Exclusionary contracts are all over the place in medicine, whether it's the group that holds the contract to supply the cafeteria food, or the scrubs you wear on call, or the local nurses union, or the pathologists who are interpreting your slides, or the anesthesiologists pushing the propofol in the OR. They certainly aren't unique to radiologists. Every specialty and every profession protects its own turf.
The best clinicians I know regularly spend time reading images to help care for their patients. So why shouldn't clinicians be reimbursed for this?
As I've mentioned above, this already happens. If you are willing to accept the medicolegal liability for it, also can get your malpractice insurer to cover it, and finally can convince your local insurance company to pay for it, go right ahead. Nowhere within that system is the radiologist present to block it.
Especially in the scenario where you still require the clinician to get additional training (i.e. 6 months to 1 year) in imaging a particular area of the body. Please address this specifically, because this is the argument on the table. (I still fail to see how learning to read MRI's of the knee will help a neurologist in reading head CT's in the future.)
The next time you see a calvarial lesion on a head MR, or a head CT for that matter, and blow it off as a venous lake or an odd cranial suture, it will become very clear why a strong knowledge of bone lesions is important. In all probability, you've already missed a calvarial lesion, at whatever your current training level is. Just hope that it's a benign one.
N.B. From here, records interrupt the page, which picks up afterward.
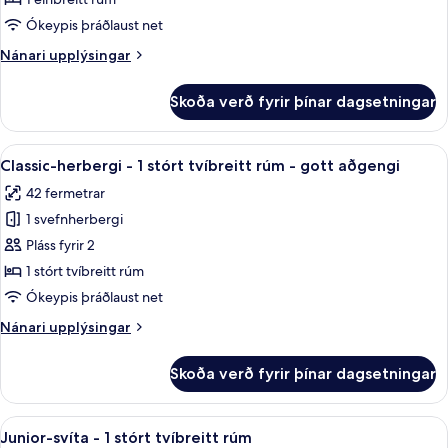
1
Ókeypis þráðlaust net
svefnherbergi
Nánari
Nánari upplýsingar
upplýsingar
fyrir
Skoða verð fyrir þínar dagsetningar
Svíta
-
1
Skoða
Classic-herbergi - 1 stórt tvíbreitt r
5
svefnherbergi
Classic-herbergi - 1 stórt tvíbreitt rúm - gott aðgengi
allar
42 fermetrar
myndir
1 svefnherbergi
fyrir
Classic-
Pláss fyrir 2
herbergi
1 stórt tvíbreitt rúm
-
Ókeypis þráðlaust net
1
Nánari
Nánari upplýsingar
stórt
upplýsingar
tvíbreitt
fyrir
Skoða verð fyrir þínar dagsetningar
Classic-
rúm
herbergi
-
-
Skoða
Rúmföt úr egypskri bómull, rúmföt af
gott
6
1
Junior-svíta - 1 stórt tvíbreitt rúm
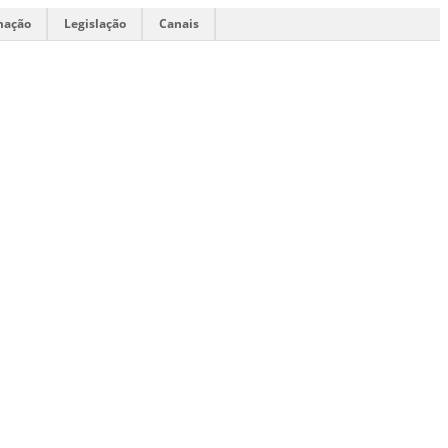
mação
Legislação
Canais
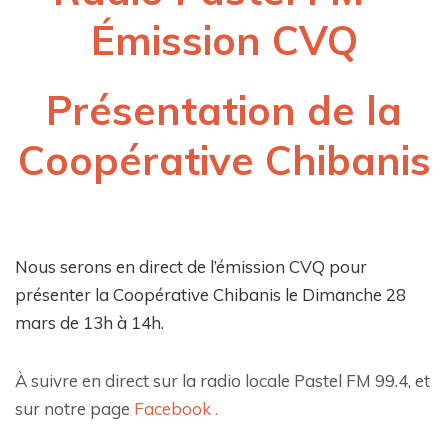
Émission CVQ
Présentation de la
Coopérative Chibanis
Nous serons en direct de l’émission CVQ pour
présenter la Coopérative Chibanis le Dimanche 28
mars de 13h à 14h.
À suivre en direct sur la radio locale Pastel FM 99.4, et
sur notre page
Facebook .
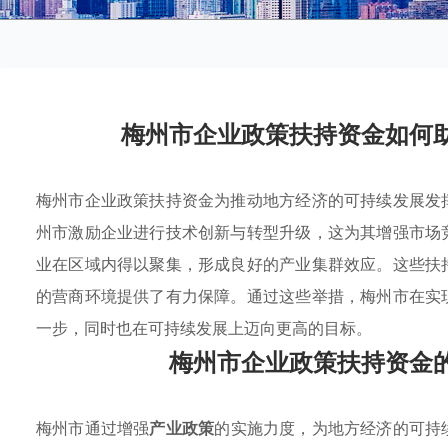
梅州市企业政策扶持资金如何
梅州市企业政策扶持资金为推动地方经济的可持续发展发
州市激励企业进行技术创新与转型升级，这为其增强市场
业在区域内得以聚集，形成良好的产业集群效应。这些扶
的营商环境提供了有力保障。通过这些举措，梅州市在实
一步，同时也在可持续发展上迈向更高的目标。
梅州市企业政策扶持资金
梅州市通过增强
产业政策
的实施力度，为地方经济的可持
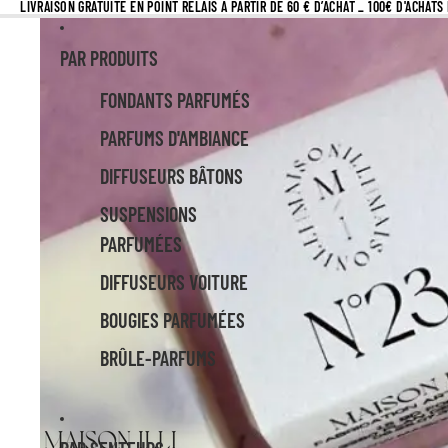
LIVRAISON GRATUITE EN POINT RELAIS À PARTIR DE 60 € D’ACHAT _ 100€ D'ACHAT
PAR PRODUITS
FONDANTS PARFUMÉS
PARFUMS D'AMBIANCE
DIFFUSEURS BÂTONS
SUSPENSIONS
PARFUMÉES
DIFFUSEURS VOITURE
BOUGIES PARFUMÉES
BRÛLE-PARFUMS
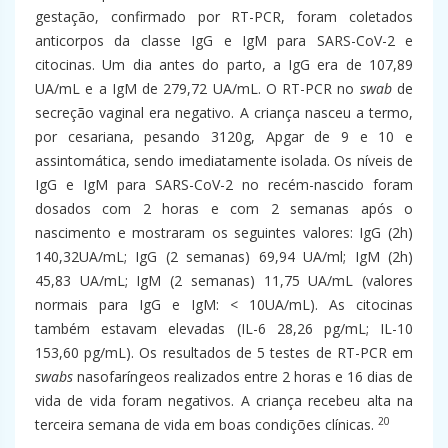
gestação, confirmado por RT-PCR, foram coletados
anticorpos da classe IgG e IgM para SARS-CoV-2 e
citocinas. Um dia antes do parto, a IgG era de 107,89
UA/mL e a IgM de 279,72 UA/mL. O RT-PCR no
swab
de
secreção vaginal era negativo. A criança nasceu a termo,
por cesariana, pesando 3120g, Apgar de 9 e 10 e
assintomática, sendo imediatamente isolada. Os níveis de
IgG e IgM para SARS-CoV-2 no recém-nascido foram
dosados com 2 horas e com 2 semanas após o
nascimento e mostraram os seguintes valores: IgG (2h)
140,32UA/mL; IgG (2 semanas) 69,94 UA/ml; IgM (2h)
45,83 UA/mL; IgM (2 semanas) 11,75 UA/mL (valores
normais para IgG e IgM: < 10UA/mL). As citocinas
também estavam elevadas (IL-6 28,26 pg/mL; IL-10
153,60 pg/mL). Os resultados de 5 testes de RT-PCR em
swabs
nasofaríngeos realizados entre 2 horas e 16 dias de
vida de vida foram negativos. A criança recebeu alta na
20
terceira semana de vida em boas condições clínicas.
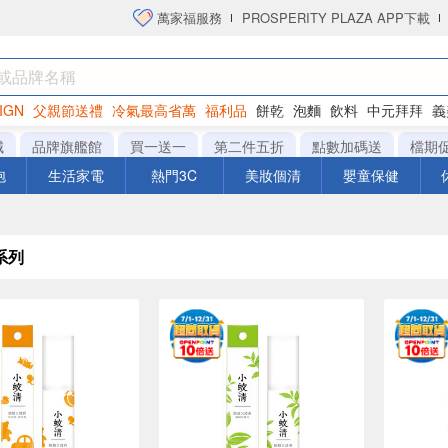
萬家福服務
PROSPERITY PLAZA APP下載
IGN
父親節送禮
冷氣最高省萬
福利品
餅乾
泡麵
飲料
中元拜拜
義
衛生紙
城
品牌旗艦館
買一送一
第二件五折
點數加碼送
檔期
泡
生活家電
熱門3C
美妝個清
嬰童保健
系列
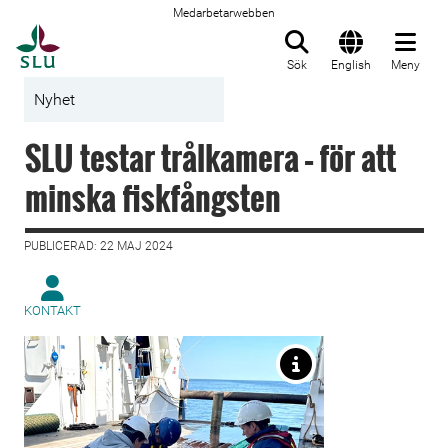
Medarbetarwebben
Till startsida
Sök
English
Meny
Nyhet
SLU testar trålkamera – för att
minska fiskfångsten
PUBLICERAD: 22 MAJ 2024
KONTAKT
As I've mentioned earlier, lesions and diseases often don't limit themselves to a single organ system, and clinicians who have never been exposed to the imaging outside of their clinical interest (in other words, those 10-20 diseases they've subspecialised into), are going to miss findings.
An orthopedic surgeon will catch the fibrous dysplasia in the facial bones because he/she has seen many cases of it in the femur. The average ENT surgeon will as well, because he/she has seen many cases of it in the maxilla. A neurologist is likely to blow by it, but might catch the basilar tip aneurysm. A radiologist is far more likely to catch both, by virtue of that cross-training.
That's why we do it. If it wasn't an integral part of being an imaging specialist (which is what we are), we wouldn't be doing it, and would instead be cranking out radiologists through a 3 year residency so we could make more bucks.